TLDR: I made a CLI tool that can resolve an IP address to a country, US state and even a city. https://github.com/jimaek/geolocation-tool
It works well and confirms ipinfo's findings.

Recently, I read how ipinfo finally proved what most technical people assumed: VPN providers don't actually maintain a crazy amount of infrastructure in hundreds of countries. They simply fake the IP geolocation by intentionally providing wrong location data to ARIN, RIPE, and Geo DB providers via geofeeds.

They achieved their results using a novel approach compared to other geo IP providers.
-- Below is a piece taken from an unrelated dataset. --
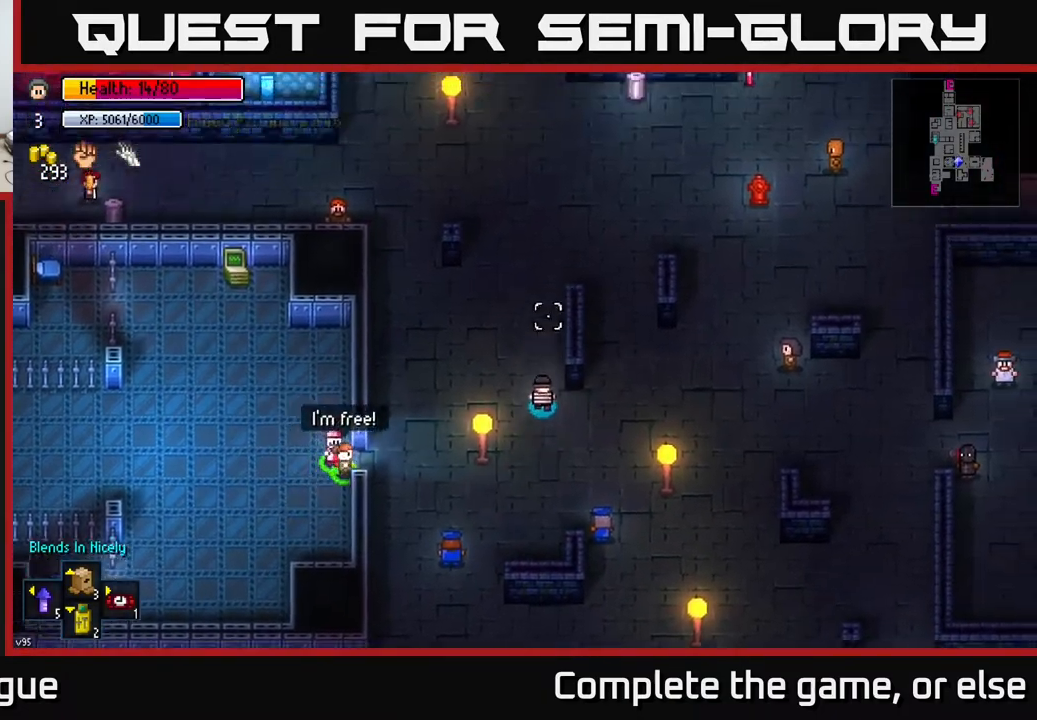
{"buttons": [], "left_stick": "up-right", "right_stick": "up", "events": [[233, "left_stick", "up-right"]]}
Based on their blog and HackerNews comments, they built a large probe network and used it to trace and ping every (or most) IP addresses on the internet.

This latency and hop data, most likely along with advanced algorithms and data cross-reference, provides a reliable way of correctly detecting the physical geolocation of an IP address, without relying on faked data available in public sources.

This is a very interesting approach that makes total sense, and I'm sure their clients appreciate it and heavily rely on it.

While I can't ping every single IP address on the internet from hundreds of locations just yet, I can do it to a limited subset using Globalping. So I decided to try it out and see if I can replicate their results and build a small tool to allow anyone to do the same.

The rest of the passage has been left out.